Gaip’te derin devletin içimize işleyen kötülük sarmalından politik ve bireysel kurtuluş imkanlarına doğru çok katmanlı bir şekilde bakıyor ancak dümeni umuttan ziyade karanlığa kırıyorsunuz yine. Yine diyorum çünkü özellikle Kara Yarısı ve Sarıyaz’la birlikte insandan yana umudunu kesmiş bir Mahir Ünsal Eriş okuyoruz. Ne dersiniz? Hüzünlü mağlupların iyimser yazarı değil misiniz artık?
Bu adlandırma Levent Cantek’in kitabımın arka kapağında dile getirdiği bir şeydi, tatlı, nahif bir havası vardı. İtiraz edilecek türden bir şey değildi. Öte yandan, aslında yazdıklarımın hiçbirinde iyimser olma iddiasında olmadım. Bilakis, genelde kötümser biriyimdir, hep en kötü ihtimali düşünürüm. Bardağın dolu tarafı mı, boş tarafı mı çekişmesinde ben çoğunlukla ‘Ya bardak da yoksa?’ cephesinde olurum. Hüzünlü müyüm? Galiba genellikle öyleyim. Sabahattin Ali’nin “Beni en güzel günümde sebepsiz bir keder alır,” deyişine yakın bir yerdeyim. Ama pek iyimser sayılmam. İnsandan ümitli olduğum, her şeyin çok güzel olacağına inandığım bir dönemi olmadı sanırım hayatımın. Tabii çok karanlık da bir portre çizmek istemem. Neşeliyimdir de yakınlarımla. “Fevkalade memnunum dünyaya geldiğime,” diyor ya Nazım Hikmet, tam öyle hissederim.

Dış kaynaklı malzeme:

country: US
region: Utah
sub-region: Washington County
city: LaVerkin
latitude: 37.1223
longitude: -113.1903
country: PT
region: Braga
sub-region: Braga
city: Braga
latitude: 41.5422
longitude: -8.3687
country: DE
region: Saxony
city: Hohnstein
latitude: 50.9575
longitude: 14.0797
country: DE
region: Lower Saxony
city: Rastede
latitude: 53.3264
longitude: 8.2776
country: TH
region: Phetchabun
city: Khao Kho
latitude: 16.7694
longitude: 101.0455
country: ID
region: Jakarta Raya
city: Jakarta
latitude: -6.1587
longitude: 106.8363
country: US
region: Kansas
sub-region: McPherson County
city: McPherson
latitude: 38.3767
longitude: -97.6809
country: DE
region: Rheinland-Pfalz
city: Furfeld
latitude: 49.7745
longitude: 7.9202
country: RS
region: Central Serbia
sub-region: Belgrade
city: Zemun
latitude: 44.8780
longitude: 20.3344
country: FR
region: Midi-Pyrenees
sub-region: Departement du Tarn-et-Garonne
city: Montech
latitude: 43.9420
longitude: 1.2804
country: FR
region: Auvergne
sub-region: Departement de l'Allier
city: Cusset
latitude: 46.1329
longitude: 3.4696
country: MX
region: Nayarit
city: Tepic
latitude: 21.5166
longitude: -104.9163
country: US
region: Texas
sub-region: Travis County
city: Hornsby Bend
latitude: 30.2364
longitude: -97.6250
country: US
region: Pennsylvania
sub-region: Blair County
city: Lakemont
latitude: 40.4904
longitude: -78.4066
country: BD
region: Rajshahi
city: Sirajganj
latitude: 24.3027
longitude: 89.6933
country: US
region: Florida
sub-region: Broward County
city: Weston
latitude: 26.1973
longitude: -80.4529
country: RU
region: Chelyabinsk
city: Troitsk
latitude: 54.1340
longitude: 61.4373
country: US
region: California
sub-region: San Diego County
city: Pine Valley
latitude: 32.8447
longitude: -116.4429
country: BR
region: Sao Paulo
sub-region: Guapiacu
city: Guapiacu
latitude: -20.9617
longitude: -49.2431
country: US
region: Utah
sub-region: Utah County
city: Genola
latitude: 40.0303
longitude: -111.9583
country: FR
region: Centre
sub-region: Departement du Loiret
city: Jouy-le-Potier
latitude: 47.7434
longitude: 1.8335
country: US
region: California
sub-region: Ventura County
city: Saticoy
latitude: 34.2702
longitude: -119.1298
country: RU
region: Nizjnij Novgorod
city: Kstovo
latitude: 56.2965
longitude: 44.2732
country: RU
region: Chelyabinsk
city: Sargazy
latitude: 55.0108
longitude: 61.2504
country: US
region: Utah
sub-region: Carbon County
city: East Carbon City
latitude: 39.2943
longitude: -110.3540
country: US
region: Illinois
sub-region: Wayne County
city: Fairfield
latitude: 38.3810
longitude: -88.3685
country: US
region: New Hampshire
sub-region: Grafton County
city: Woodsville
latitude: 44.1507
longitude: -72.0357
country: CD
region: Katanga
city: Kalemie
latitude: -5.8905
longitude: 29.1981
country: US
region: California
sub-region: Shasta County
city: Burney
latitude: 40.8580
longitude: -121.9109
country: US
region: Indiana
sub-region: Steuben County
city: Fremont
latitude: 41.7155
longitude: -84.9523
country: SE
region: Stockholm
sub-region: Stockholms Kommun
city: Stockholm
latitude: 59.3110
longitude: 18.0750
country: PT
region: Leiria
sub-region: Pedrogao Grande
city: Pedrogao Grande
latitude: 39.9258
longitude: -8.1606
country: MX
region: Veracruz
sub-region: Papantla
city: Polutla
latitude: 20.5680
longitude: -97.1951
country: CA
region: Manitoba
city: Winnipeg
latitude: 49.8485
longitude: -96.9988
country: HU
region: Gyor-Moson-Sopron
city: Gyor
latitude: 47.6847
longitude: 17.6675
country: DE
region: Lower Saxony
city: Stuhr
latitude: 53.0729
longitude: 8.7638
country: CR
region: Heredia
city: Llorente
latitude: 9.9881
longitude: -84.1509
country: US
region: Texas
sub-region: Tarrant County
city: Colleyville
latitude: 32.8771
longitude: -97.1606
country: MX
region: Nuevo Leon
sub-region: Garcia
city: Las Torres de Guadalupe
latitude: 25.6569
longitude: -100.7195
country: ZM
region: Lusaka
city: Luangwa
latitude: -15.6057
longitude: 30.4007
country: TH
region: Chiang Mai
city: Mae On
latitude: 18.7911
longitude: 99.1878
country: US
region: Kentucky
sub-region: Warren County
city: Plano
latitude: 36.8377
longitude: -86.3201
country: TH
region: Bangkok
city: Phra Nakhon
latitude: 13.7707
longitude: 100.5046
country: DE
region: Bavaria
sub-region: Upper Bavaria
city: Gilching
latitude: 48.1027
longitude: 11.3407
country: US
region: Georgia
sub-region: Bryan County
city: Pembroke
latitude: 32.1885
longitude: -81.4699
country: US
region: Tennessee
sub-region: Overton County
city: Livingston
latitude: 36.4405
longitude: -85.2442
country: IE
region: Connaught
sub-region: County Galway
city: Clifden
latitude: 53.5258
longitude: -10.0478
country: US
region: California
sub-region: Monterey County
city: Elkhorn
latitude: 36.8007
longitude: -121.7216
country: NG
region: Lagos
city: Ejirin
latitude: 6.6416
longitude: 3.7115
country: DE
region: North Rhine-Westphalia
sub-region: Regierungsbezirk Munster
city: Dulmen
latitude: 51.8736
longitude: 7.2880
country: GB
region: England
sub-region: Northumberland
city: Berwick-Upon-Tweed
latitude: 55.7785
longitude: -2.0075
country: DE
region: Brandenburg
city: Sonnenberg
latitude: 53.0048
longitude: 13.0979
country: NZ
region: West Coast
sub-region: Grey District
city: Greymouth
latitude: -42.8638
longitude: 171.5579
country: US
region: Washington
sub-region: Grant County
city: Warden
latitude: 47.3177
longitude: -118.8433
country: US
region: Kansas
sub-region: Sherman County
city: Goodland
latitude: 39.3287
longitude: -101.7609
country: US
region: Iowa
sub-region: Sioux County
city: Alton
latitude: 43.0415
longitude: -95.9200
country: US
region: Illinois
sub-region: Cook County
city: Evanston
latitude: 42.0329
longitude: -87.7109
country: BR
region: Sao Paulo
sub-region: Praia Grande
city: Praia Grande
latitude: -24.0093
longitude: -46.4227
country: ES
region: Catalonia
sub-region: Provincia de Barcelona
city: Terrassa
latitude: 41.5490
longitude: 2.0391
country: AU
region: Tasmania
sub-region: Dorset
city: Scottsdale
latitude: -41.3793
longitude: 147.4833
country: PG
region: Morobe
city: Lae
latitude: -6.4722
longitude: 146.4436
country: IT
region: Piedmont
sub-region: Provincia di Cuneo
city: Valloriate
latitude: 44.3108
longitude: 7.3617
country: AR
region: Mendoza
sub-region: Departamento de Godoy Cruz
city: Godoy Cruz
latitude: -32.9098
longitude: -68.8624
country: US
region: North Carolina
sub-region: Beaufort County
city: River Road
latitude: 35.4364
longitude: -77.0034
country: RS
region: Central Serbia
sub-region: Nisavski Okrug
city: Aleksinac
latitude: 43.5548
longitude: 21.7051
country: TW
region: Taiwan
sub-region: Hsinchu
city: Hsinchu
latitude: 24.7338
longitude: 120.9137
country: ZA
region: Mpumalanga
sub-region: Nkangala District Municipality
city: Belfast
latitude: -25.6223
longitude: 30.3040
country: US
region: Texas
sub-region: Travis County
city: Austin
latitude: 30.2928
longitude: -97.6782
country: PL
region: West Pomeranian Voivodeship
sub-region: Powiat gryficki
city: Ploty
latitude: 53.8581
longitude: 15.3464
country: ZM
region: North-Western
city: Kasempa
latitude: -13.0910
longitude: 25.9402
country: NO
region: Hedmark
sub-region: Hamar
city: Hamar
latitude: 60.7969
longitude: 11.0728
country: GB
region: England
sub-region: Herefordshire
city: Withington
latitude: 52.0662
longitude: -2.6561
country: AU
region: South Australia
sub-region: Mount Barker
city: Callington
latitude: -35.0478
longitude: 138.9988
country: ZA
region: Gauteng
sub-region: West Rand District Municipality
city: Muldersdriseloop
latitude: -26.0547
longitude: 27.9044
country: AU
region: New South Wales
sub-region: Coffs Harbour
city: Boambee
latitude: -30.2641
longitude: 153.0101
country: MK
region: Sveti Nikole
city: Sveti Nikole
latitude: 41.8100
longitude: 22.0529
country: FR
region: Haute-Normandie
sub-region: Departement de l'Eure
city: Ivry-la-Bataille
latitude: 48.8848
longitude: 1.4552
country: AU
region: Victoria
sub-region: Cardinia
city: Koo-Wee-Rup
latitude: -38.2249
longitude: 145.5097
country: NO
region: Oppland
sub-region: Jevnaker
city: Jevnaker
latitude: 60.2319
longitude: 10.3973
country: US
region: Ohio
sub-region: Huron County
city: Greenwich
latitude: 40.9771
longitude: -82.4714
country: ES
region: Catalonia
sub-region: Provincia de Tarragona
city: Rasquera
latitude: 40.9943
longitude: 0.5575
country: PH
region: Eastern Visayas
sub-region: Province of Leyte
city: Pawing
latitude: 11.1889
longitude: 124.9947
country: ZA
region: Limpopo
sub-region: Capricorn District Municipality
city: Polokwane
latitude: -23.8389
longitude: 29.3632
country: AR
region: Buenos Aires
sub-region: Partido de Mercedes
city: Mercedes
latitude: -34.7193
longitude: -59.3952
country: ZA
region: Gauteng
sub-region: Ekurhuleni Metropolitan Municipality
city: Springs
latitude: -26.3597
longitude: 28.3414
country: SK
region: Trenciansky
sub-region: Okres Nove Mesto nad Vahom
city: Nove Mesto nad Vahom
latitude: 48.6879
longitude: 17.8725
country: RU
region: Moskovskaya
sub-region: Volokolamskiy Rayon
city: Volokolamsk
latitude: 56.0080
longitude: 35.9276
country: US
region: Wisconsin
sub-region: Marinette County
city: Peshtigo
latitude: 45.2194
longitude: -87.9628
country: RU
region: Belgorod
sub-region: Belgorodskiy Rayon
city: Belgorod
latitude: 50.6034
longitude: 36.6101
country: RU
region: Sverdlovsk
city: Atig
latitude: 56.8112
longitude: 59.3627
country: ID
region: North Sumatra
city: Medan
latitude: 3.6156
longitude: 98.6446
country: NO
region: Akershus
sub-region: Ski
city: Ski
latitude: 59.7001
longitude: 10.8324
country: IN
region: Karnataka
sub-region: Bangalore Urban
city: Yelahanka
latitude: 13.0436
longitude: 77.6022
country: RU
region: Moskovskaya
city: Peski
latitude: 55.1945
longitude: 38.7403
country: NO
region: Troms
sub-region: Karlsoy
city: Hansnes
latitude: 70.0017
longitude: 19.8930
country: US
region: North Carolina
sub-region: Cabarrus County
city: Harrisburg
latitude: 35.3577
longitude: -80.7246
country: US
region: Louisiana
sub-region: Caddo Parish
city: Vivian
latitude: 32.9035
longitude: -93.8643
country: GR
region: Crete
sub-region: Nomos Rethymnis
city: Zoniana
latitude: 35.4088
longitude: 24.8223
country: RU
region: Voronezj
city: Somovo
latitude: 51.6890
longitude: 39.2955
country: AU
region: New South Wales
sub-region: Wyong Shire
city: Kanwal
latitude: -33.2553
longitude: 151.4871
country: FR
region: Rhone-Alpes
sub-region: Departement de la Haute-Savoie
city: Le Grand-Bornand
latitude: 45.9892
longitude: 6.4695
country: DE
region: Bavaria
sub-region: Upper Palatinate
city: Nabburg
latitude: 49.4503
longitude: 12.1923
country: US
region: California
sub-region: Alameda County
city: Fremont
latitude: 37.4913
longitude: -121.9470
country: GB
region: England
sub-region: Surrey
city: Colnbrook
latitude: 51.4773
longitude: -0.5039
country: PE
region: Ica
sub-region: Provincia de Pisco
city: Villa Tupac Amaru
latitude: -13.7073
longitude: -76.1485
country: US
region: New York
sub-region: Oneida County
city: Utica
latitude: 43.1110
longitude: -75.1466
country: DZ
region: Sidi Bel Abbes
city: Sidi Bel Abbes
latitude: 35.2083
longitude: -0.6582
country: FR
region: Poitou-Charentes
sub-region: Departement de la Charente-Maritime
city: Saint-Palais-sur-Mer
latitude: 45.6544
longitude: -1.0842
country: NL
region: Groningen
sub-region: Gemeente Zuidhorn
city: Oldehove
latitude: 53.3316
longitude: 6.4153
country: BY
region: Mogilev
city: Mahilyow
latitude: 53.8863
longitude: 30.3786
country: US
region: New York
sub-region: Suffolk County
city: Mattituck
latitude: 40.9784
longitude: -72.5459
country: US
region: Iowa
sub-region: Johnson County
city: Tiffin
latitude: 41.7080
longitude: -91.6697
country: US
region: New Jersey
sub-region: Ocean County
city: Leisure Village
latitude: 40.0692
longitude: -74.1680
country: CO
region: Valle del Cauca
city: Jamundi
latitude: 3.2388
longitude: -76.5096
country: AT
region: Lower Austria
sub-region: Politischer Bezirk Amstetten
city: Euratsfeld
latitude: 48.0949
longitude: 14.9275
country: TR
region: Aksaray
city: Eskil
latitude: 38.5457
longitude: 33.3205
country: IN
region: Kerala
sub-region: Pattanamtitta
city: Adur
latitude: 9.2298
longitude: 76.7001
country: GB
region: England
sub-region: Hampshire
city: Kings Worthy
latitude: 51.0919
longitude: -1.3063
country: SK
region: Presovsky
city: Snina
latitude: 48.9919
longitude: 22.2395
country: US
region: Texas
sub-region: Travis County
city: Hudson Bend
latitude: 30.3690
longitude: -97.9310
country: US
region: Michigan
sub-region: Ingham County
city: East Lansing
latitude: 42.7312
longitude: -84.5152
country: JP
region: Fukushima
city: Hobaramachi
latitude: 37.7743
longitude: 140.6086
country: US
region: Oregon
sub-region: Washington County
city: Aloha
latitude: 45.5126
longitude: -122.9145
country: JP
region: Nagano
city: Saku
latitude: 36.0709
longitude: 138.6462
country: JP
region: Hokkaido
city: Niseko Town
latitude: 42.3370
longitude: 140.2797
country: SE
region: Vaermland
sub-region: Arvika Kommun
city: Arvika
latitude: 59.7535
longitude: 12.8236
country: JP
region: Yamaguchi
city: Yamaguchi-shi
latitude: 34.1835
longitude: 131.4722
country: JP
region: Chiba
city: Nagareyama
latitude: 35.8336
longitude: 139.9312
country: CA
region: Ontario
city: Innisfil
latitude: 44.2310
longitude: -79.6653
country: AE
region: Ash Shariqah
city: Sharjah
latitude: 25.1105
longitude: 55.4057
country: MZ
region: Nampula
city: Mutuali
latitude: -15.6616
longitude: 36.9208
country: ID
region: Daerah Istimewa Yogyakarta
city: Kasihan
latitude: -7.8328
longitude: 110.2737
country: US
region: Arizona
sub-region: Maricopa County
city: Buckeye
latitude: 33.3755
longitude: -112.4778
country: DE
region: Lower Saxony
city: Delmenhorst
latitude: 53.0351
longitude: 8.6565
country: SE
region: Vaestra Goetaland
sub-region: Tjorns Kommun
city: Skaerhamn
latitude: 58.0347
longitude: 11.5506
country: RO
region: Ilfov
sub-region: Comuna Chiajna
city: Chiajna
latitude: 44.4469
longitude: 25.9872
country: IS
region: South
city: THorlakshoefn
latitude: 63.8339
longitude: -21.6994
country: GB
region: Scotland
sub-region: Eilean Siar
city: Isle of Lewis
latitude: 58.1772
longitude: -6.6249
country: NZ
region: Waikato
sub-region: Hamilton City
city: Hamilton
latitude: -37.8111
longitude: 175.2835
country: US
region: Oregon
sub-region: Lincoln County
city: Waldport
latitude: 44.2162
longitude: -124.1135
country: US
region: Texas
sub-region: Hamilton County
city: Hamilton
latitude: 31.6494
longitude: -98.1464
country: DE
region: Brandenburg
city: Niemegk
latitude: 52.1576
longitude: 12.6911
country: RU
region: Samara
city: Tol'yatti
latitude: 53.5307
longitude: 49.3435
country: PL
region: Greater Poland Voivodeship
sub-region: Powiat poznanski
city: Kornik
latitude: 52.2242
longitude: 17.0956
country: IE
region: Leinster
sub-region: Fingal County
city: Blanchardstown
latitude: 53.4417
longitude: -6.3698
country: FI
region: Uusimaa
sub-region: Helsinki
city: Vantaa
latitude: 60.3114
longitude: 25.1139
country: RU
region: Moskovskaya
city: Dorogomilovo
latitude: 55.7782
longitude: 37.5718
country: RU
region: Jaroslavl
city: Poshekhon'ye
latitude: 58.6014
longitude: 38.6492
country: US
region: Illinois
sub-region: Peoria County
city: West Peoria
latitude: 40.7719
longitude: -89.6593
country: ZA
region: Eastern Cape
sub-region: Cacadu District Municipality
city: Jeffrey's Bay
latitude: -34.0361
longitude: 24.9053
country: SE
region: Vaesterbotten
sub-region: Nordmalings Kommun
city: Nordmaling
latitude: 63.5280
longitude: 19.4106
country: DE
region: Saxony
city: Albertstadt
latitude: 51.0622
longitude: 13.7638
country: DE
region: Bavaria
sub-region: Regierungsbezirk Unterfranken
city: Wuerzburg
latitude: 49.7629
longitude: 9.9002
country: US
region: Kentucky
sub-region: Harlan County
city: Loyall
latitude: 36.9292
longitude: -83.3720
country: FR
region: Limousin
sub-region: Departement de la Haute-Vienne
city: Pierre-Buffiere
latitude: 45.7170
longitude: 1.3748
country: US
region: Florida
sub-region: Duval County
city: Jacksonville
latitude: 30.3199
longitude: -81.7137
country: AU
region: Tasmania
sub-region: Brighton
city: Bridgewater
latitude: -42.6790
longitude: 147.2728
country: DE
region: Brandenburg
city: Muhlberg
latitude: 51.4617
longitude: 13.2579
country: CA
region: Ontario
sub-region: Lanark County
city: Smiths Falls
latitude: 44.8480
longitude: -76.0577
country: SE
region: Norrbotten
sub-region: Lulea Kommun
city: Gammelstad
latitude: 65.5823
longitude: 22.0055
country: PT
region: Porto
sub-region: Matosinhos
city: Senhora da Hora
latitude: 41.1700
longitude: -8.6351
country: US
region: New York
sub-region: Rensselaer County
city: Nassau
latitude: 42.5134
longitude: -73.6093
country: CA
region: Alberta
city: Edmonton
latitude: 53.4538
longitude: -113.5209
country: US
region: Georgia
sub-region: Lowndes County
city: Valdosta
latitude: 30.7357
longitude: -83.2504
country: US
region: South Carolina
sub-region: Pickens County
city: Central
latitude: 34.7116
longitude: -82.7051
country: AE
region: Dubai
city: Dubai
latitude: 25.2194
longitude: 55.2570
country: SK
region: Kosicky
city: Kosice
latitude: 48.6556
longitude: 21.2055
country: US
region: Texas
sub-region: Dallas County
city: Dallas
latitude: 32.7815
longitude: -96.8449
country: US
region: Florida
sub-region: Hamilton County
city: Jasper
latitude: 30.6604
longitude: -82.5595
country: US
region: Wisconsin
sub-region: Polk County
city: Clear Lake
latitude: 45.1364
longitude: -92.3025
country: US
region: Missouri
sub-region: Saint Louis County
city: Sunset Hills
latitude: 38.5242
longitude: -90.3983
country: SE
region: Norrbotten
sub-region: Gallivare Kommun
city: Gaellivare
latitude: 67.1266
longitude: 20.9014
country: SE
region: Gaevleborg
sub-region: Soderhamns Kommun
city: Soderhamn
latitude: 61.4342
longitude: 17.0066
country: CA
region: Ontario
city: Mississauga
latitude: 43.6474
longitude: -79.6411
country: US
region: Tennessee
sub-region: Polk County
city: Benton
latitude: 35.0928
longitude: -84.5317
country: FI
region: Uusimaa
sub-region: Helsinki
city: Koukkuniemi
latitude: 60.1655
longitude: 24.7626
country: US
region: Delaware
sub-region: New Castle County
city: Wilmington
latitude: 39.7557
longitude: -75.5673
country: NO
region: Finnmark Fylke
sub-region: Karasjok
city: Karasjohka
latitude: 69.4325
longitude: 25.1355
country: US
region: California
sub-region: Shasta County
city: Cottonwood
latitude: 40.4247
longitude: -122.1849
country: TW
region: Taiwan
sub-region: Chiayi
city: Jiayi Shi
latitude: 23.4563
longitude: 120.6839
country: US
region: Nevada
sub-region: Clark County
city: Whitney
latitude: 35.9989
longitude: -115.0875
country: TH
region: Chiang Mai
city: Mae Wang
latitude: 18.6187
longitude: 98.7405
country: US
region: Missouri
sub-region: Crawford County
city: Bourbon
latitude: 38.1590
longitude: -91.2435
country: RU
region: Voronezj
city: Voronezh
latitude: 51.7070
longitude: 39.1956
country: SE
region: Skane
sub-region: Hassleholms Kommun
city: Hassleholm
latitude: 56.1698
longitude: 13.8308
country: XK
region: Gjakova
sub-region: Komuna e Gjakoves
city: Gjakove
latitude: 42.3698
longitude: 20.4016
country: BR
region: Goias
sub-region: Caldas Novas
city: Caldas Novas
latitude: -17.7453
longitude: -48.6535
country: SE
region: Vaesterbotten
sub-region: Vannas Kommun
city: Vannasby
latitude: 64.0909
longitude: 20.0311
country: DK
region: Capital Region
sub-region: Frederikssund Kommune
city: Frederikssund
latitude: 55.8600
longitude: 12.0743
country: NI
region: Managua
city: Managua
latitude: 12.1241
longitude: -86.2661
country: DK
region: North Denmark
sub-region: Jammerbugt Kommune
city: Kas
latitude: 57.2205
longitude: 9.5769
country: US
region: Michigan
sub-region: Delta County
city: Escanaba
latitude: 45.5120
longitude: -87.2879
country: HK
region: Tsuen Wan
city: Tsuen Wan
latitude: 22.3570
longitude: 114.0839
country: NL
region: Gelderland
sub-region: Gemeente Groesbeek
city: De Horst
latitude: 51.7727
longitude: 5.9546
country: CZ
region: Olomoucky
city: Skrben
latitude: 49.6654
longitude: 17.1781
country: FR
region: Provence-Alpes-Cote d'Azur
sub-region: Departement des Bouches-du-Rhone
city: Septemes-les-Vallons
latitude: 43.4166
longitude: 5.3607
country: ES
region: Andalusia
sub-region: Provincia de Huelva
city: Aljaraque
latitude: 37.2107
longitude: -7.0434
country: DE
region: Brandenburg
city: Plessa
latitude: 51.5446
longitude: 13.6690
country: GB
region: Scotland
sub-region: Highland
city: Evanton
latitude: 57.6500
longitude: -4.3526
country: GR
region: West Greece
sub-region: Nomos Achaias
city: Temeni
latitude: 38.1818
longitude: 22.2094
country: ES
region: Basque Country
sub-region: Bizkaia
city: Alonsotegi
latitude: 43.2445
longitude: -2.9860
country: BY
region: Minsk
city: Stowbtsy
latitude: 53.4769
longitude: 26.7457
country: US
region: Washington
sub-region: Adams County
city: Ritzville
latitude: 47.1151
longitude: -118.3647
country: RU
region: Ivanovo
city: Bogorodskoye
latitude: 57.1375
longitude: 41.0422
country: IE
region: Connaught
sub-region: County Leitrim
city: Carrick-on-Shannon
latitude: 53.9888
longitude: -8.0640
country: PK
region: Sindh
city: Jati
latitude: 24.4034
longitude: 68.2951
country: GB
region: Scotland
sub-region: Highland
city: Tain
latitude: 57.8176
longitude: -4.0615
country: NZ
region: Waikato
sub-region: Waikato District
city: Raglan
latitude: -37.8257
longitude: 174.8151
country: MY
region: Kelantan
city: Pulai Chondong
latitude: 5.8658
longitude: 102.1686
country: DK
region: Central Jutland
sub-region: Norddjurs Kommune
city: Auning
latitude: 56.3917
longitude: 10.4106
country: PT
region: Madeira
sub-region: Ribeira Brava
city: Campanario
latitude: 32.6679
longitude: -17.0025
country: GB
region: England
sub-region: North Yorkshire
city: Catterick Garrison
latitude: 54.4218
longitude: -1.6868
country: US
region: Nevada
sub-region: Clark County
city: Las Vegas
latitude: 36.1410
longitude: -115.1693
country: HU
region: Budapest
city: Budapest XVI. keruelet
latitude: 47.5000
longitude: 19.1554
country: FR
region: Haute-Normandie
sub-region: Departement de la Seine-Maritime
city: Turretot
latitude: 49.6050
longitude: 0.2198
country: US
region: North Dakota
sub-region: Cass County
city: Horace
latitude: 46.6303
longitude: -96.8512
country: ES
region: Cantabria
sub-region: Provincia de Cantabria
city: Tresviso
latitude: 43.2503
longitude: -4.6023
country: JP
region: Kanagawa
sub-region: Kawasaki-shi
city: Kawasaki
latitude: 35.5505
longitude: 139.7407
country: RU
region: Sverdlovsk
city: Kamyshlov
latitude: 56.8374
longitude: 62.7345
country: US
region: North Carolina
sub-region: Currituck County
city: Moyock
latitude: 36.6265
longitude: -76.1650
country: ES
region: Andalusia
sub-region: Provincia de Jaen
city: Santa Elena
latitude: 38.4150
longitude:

Gaip’in anlatıcısı romanın kahramanlarına da, onların politik tutumlarına da oldukça objektif diyebileceğimiz bir yerden, yargılamadan bakıyor. Bir yazar olarak böyle bir çizgide kalmak, neredeyse hiç taraf olmamak sizi zorladı mı?
Hayır. Dediğim gibi bu genel olarak yazdıklarımda özellikle gözettiğim bir şeydir. Hiçbir hikayemin, ve onların kahramanlarının benim merhametime de samimiyetime de ihtiyaçları yok diye düşünüyorum.
Bir baba-oğul, devlet-birey romanı desek yanlış olmaz sanırım Gaip için. Erkeklik, otorite, iktidar, devlet aygıtı tek bir çizgide sarsılmaz bir biçimde bir araya geliyorlar: Kötülük. Böyle derin bir erkeklik sorgulamasına girişmenizde Türkiye’nin ve dünyanın politik ikliminin bir etkisi var mı?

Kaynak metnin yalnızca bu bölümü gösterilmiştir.